Targeting phrenic motoneurons using adeno‐associated viral vectors

Adeno‐associated viruses (AAV) have become promising vectors for gene transfer due to their wide range of tissue specificity, long‐term expression, and low immunogenicity. Our laboratory developed an intrapleural approach for retrograde targeting of phrenic motoneurons. This delivery technique, combined with the transduction efficiency of AAV, creates a novel method of increasing gene expression in a targeted manner. Our goal was to test six GFP‐expressing AAV serotypes (2, 6, 7, 8, 9, and 10) for transduction efficiency of phrenic motoneurons at 3 and 10 weeks after intrapleural injection. Cholera toxin subunit B was also injected intrapleurally to label phrenic motoneurons. The cervical spinal cord was fixed, excised, and cut longitudinally. GFP fluorescence was enhanced by immunostaining with a GFP antibody. We found no evidence of GFP expression in motoneurons after injection with serotypes 2, 6, and 10 (1 × 10 11 genome copies). In contrast, serotypes 8 and 9 (2 × 10 11 genome copies) resulted in GFP expression in dendrites of motoneurons after 3 or 10 weeks.
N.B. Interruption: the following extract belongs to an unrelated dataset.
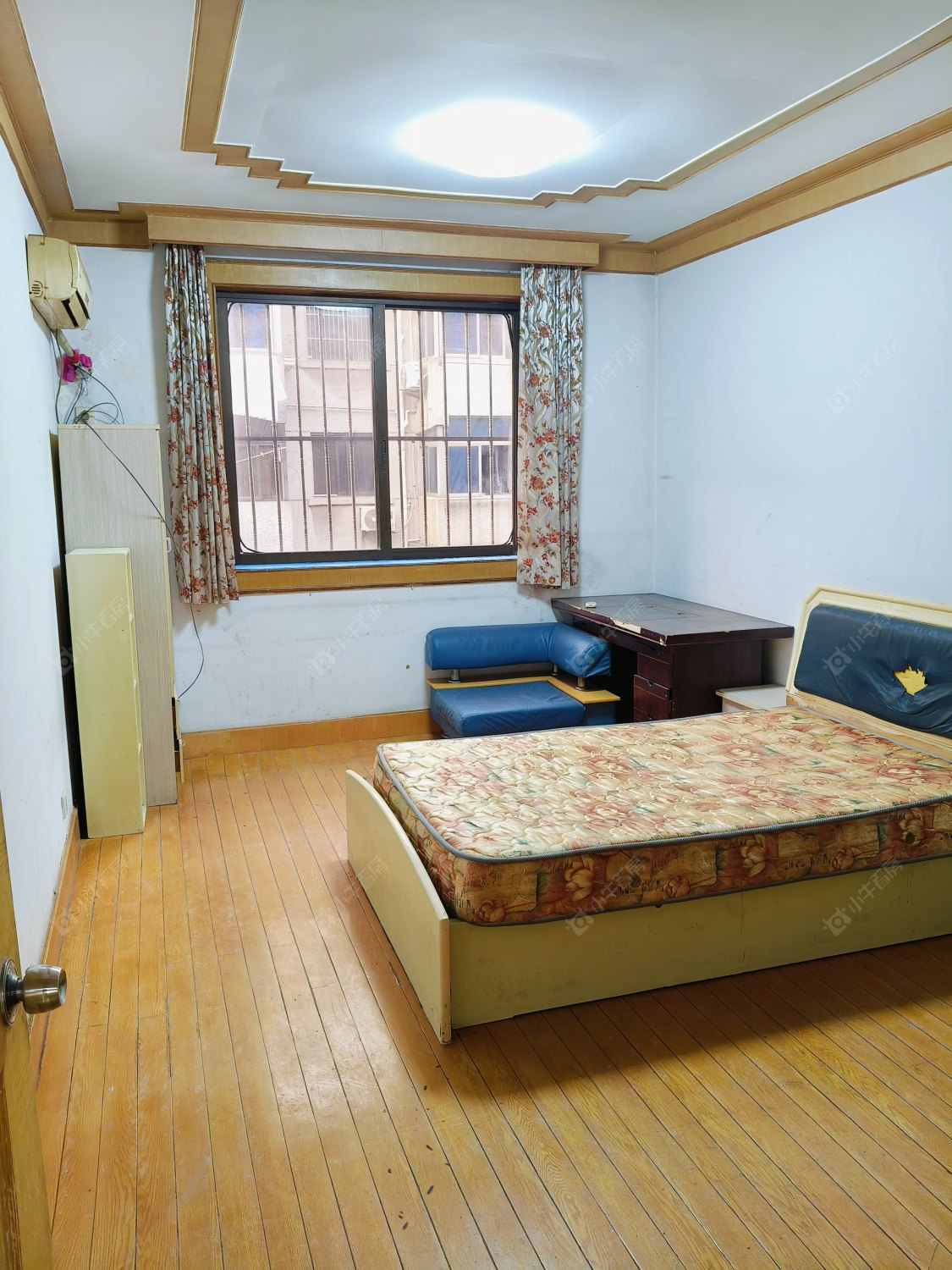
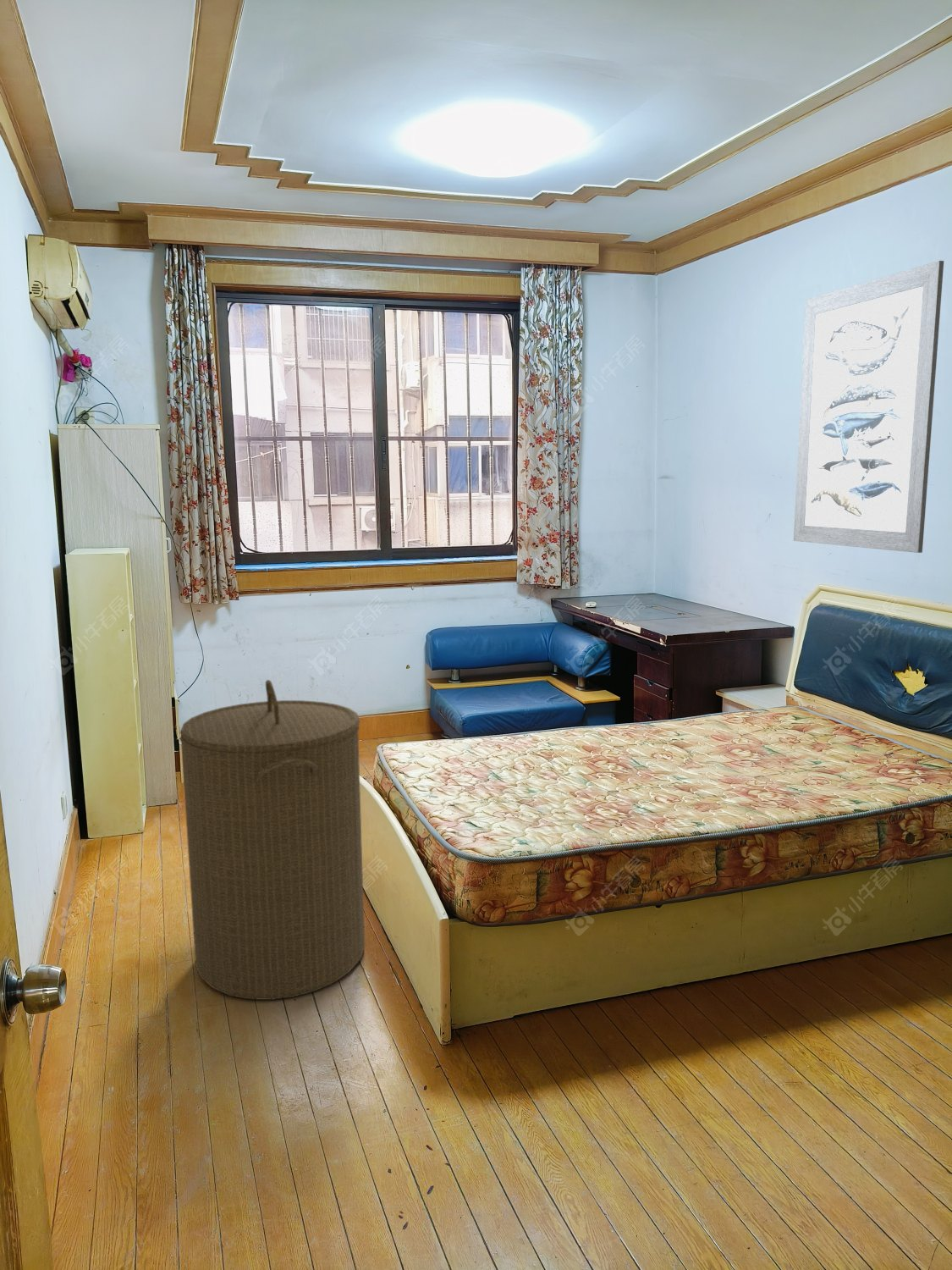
+ laundry hamper [179,679,366,1001]
+ wall art [793,260,944,554]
At 10 weeks after injection with serotype 7 (1 × 10 11 genome copies), GFP expression was evident primarily in dendrites but also in soma of motoneurons. Future use of AAV serotype 7, 8, or 9 has the potential for targeted delivery of a neurotrophic factor receptor to phrenic motoneurons. Supported by NIH grant HL96750 and a grant from Paralyzed Veterans of America.